Surely triple donuts would give all the benefits (less contact area and multiple materials) without the sine wave. I'm not sure what 'three lips for stopping' means when there is no braking mechanism. The so-called 'square' shape (when viewed from a certain angle) will make it a hit in a scene that thrives on uniqueness and innovation. Years ago a car tyre manufacturer invented twin tyres on each rim to aid water dispersion and allow greater width with the same contact area.
Jay Finke
Seems like the wavy sidewalls would be more likely to catch on cracks and the such, but on the other hand might give you the control to launch. I don't know, but if you can make these as wide as you want the kids will go nuts for them, remember when you dreamed of tires, the WIDER the better. this is a cool idea, good luck with it.
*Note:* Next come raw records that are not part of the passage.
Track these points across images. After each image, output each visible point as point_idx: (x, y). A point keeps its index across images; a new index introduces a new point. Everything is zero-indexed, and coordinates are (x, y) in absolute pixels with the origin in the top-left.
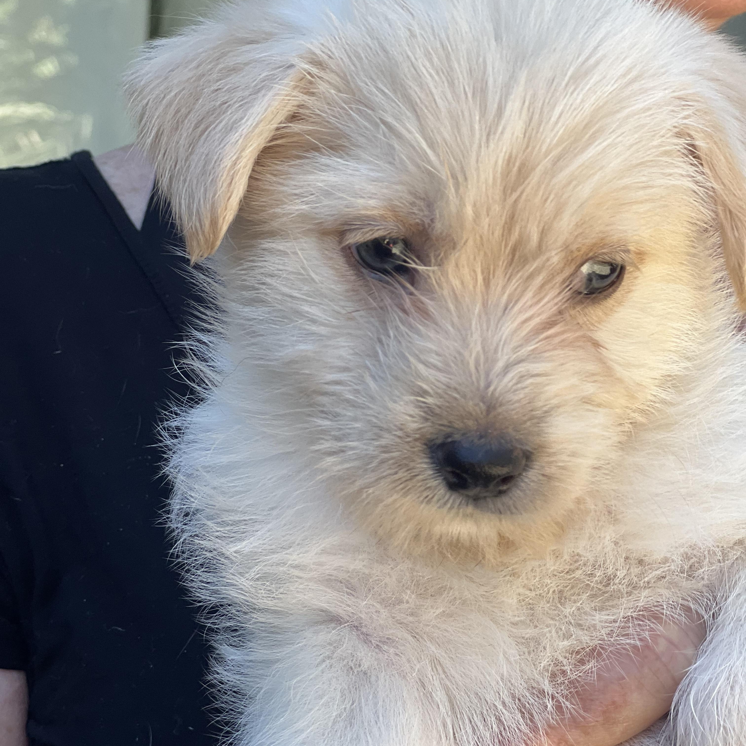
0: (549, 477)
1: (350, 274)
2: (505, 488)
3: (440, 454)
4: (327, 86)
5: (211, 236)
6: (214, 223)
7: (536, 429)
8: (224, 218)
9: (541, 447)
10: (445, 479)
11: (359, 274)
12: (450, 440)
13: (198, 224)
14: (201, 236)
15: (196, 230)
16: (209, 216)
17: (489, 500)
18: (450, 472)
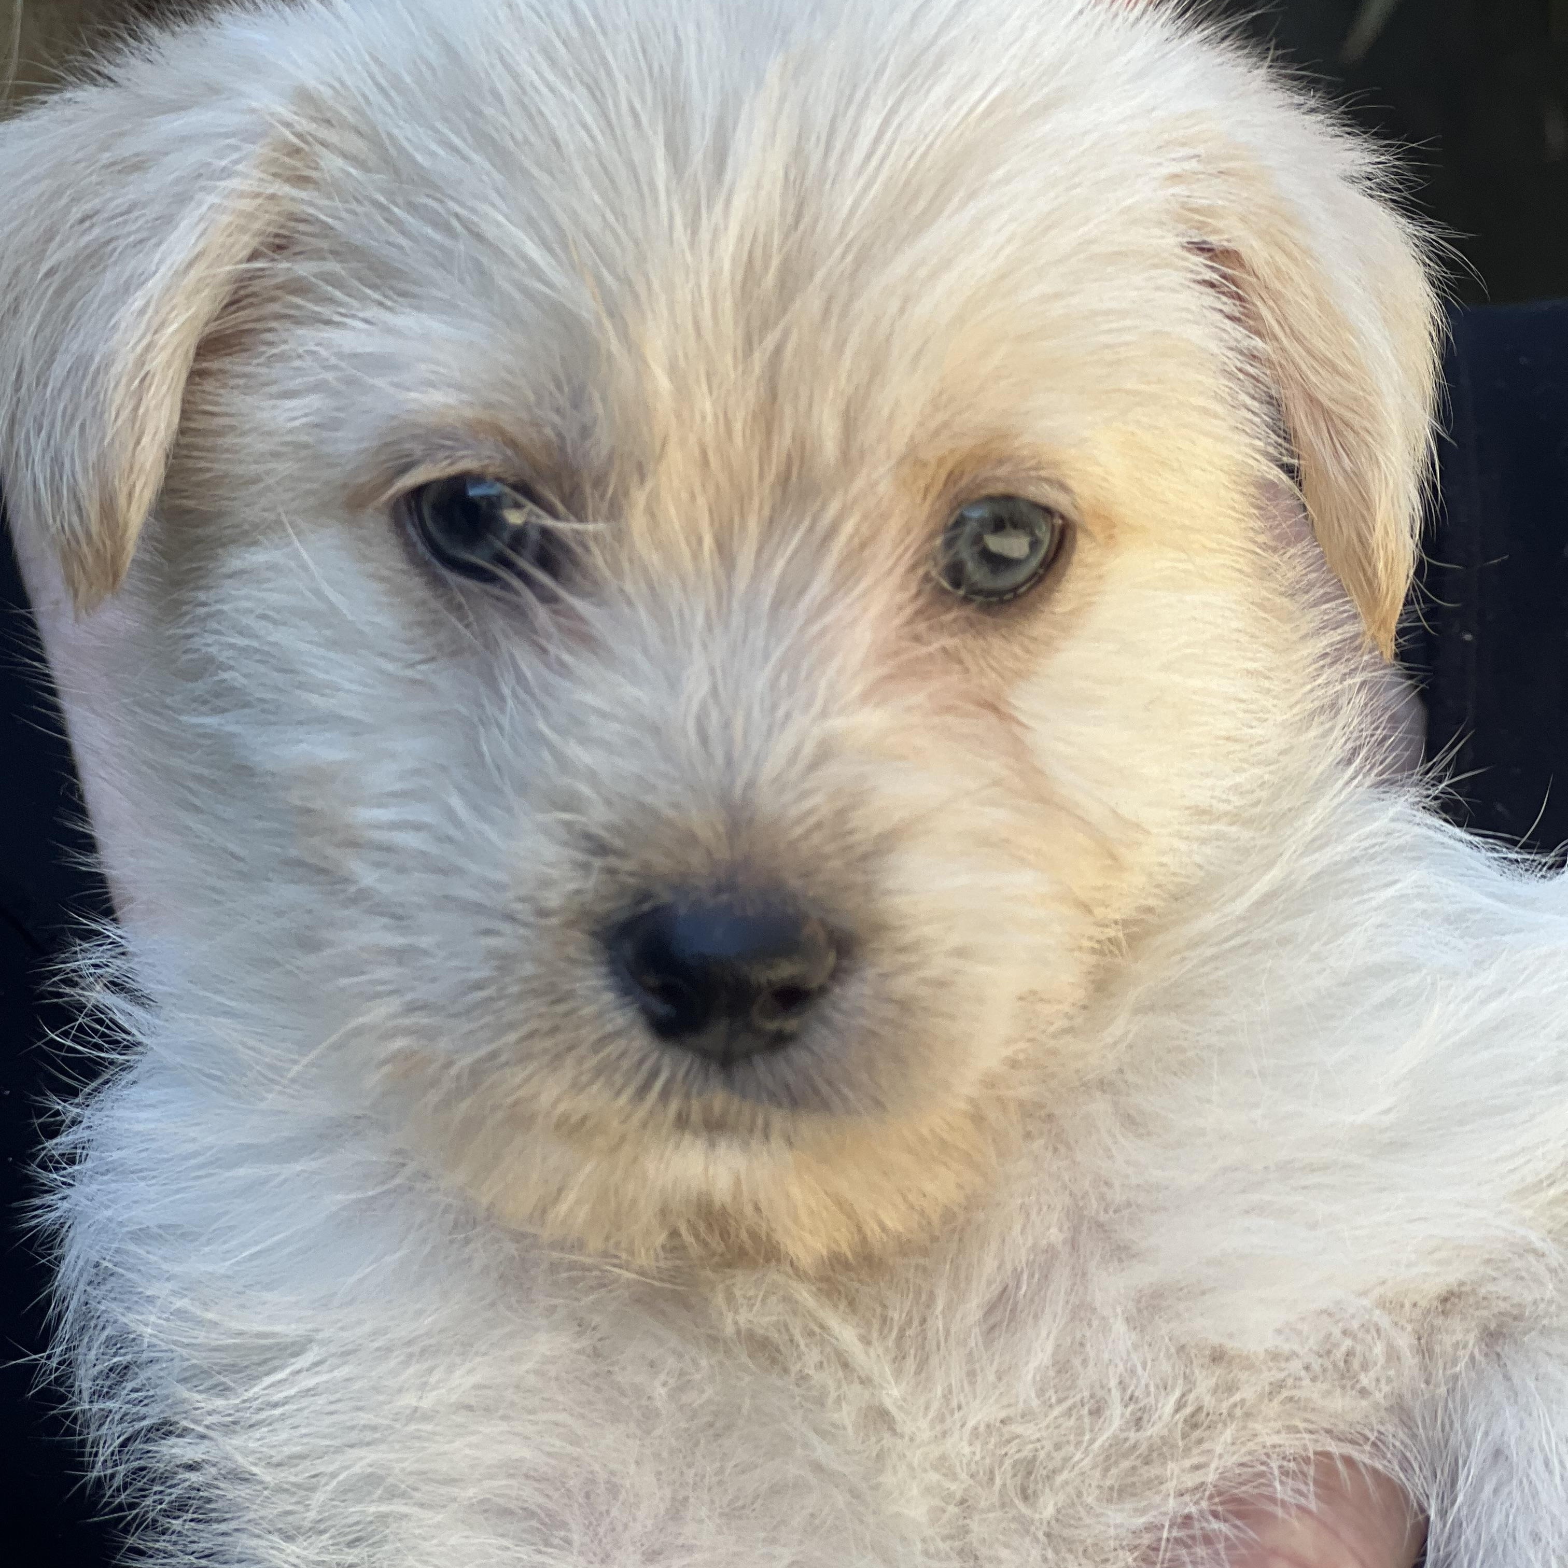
0: (905, 1005)
1: (417, 586)
2: (791, 1024)
3: (628, 949)
4: (340, 162)
5: (108, 542)
6: (108, 510)
7: (860, 878)
8: (130, 495)
9: (880, 928)
10: (645, 1010)
11: (436, 582)
12: (646, 907)
13: (75, 519)
14: (85, 549)
15: (73, 532)
16: (96, 494)
17: (757, 1059)
18: (652, 991)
I wonder if they will make some for rollerblades?
Mrk White
I do like them, but skeptical as I can't help being, I wonder if extra stability is just due to extra width... I suppose there are many ways of making wide wheels lighter... One is taking material off the sides with a fancy shape, but there are more.
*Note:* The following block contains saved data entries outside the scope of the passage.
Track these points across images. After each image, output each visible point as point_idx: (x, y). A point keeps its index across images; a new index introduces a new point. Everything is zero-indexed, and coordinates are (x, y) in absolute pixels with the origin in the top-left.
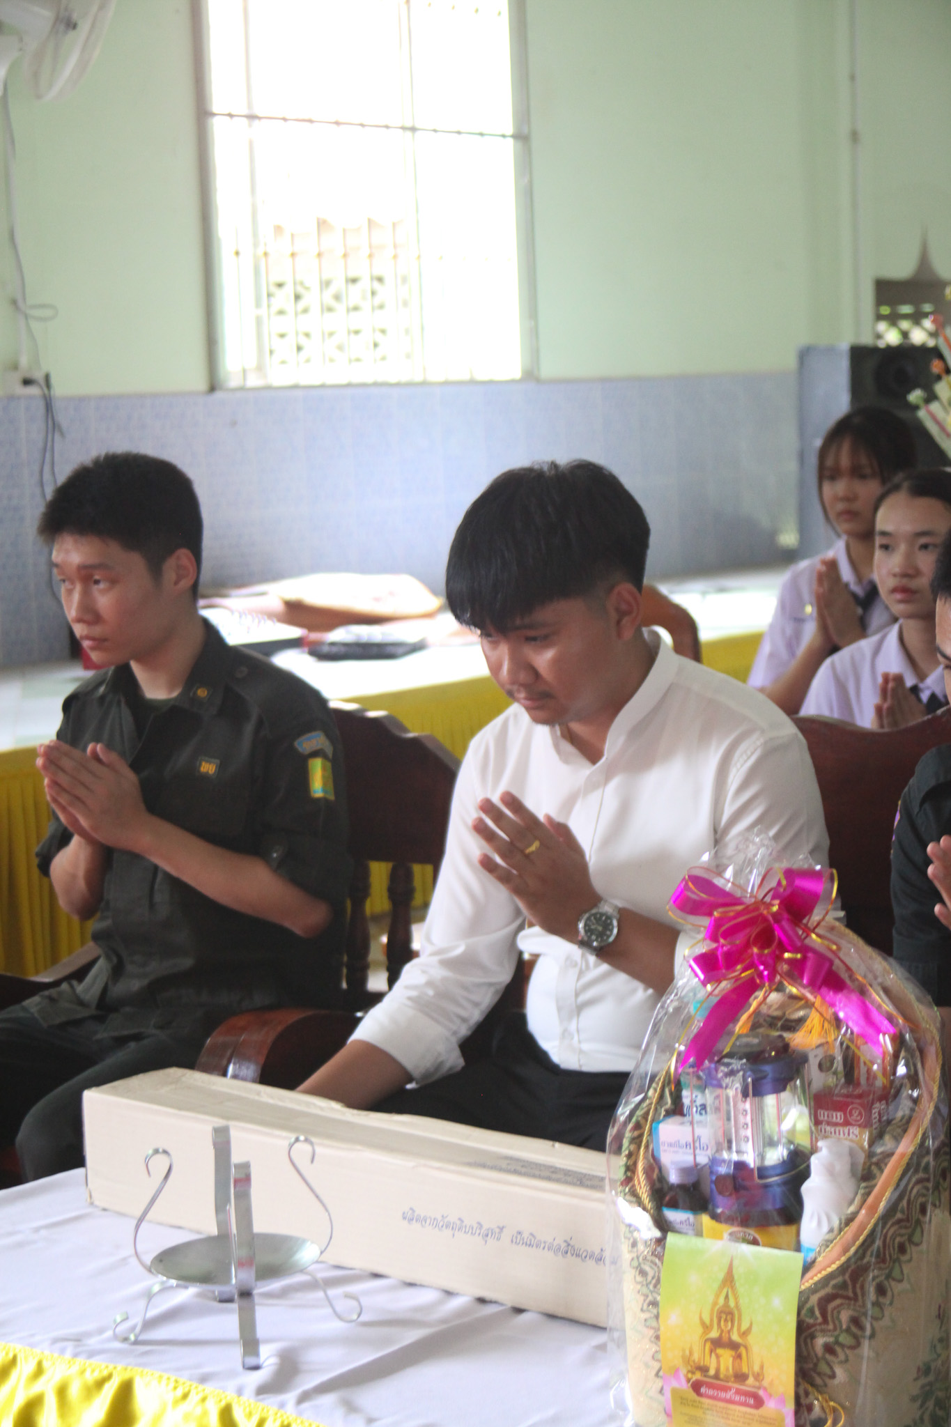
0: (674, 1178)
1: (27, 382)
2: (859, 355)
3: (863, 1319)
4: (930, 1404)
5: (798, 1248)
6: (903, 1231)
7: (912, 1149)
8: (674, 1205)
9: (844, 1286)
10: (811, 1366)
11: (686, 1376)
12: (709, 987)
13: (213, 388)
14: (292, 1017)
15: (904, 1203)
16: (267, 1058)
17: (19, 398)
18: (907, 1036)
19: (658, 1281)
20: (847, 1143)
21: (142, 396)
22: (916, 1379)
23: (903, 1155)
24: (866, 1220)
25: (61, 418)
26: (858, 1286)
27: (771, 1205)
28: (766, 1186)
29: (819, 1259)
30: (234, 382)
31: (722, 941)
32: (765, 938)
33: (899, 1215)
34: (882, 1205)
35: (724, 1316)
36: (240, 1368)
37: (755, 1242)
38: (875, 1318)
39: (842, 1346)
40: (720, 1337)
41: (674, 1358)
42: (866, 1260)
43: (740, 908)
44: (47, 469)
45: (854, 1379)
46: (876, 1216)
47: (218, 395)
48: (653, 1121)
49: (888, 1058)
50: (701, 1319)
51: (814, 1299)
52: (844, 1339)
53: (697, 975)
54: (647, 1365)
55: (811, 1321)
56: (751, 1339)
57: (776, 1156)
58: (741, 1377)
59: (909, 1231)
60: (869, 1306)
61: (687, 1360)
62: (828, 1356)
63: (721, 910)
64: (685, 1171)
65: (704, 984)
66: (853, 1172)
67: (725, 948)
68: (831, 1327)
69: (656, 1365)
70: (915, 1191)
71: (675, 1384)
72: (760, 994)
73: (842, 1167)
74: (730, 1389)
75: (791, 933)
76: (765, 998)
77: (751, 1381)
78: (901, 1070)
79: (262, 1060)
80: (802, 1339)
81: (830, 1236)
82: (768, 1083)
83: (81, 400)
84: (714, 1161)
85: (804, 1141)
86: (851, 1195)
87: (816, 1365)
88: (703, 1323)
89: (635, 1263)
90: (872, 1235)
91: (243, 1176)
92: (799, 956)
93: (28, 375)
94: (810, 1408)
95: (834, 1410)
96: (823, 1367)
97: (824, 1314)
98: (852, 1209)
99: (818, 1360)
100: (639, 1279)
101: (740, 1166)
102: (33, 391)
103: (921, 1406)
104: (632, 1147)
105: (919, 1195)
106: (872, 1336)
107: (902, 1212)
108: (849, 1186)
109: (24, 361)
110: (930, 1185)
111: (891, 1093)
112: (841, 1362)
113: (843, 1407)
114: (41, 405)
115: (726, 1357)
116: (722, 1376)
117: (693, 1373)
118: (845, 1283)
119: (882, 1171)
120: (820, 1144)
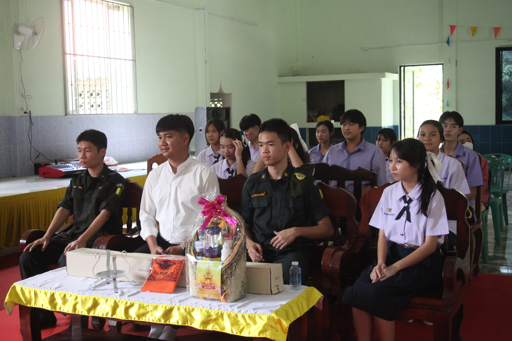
0: (198, 251)
1: (25, 113)
2: (208, 109)
3: (232, 272)
4: (244, 288)
5: (221, 261)
6: (239, 257)
7: (240, 243)
8: (198, 255)
9: (229, 267)
10: (223, 281)
11: (201, 285)
12: (204, 217)
13: (66, 115)
14: (112, 236)
15: (239, 252)
16: (108, 244)
17: (23, 116)
18: (239, 224)
19: (196, 269)
20: (229, 243)
21: (50, 116)
22: (241, 283)
23: (239, 244)
24: (233, 255)
25: (33, 121)
26: (231, 267)
27: (216, 254)
28: (215, 251)
29: (225, 263)
30: (71, 113)
31: (207, 208)
32: (214, 208)
33: (238, 254)
34: (235, 253)
35: (208, 274)
36: (114, 293)
37: (213, 261)
38: (234, 272)
39: (229, 277)
40: (207, 277)
41: (199, 282)
42: (233, 262)
43: (209, 203)
44: (30, 132)
45: (231, 283)
46: (234, 254)
47: (67, 116)
48: (194, 241)
49: (236, 228)
50: (204, 274)
51: (224, 269)
52: (229, 276)
53: (202, 215)
54: (194, 284)
55: (223, 273)
56: (213, 277)
57: (216, 246)
58: (211, 284)
59: (240, 257)
60: (233, 270)
61: (201, 282)
62: (226, 279)
63: (206, 203)
64: (200, 249)
65: (203, 216)
66: (230, 248)
67: (207, 210)
68: (227, 274)
69: (196, 284)
70: (241, 250)
71: (199, 287)
72: (213, 218)
73: (228, 246)
74: (209, 286)
75: (219, 207)
76: (213, 219)
77: (213, 285)
78: (238, 230)
79: (107, 244)
80: (222, 277)
81: (226, 259)
82: (215, 233)
83: (37, 117)
84: (205, 247)
85: (221, 243)
86: (230, 251)
87: (224, 281)
88: (204, 275)
89: (192, 266)
90: (234, 258)
91: (115, 257)
92: (220, 211)
93: (25, 111)
94: (223, 288)
95: (228, 288)
96: (225, 281)
97: (226, 272)
98: (230, 254)
99: (225, 280)
100: (192, 269)
101: (210, 247)
102: (27, 115)
103: (242, 288)
104: (190, 246)
105: (241, 251)
106: (234, 275)
107: (239, 254)
108: (229, 250)
109: (24, 108)
110: (243, 249)
111: (236, 233)
112: (229, 280)
113: (229, 288)
114: (29, 117)
115: (208, 281)
116: (208, 284)
117: (202, 284)
118: (229, 266)
119: (235, 247)
120: (224, 243)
Regarding the question to rollerblades, if they are In-line I have my doubts, as you change the angle when you turn, and the contact area would be uneven... causing vibrations. If they run flat I suppose they can be used for other stuff.
Anyway... again, nice idea that could work even if just for the looks of it!
Roger Garrett
All it is is a tread pattern on a wheel.
Watch the video and he says he discovered a way to take a set of curved shapes and make a "perfect square". But what he shows is NOT a square at all.
Then he takes that "shape" and applies it to a wheel and comers up with a conventional round wheel that has a tread with a sine wave pattern. Big whoop. He claims all sorts of things, including that it is faster than a regular wheel. I don't believe it.
If anything that sine wave is going to induce lateral vibrations in the wheel and to the skateboard or whatever it's mounted on.
And as for reduced surface contact, sure it may do that. But you don't need a fancy wavy tread pattern to do that. Just make a really narrow wheel. But what's the advantage? You'll have more pressure on the part that contacts the ground and therefore more wear on the wheel.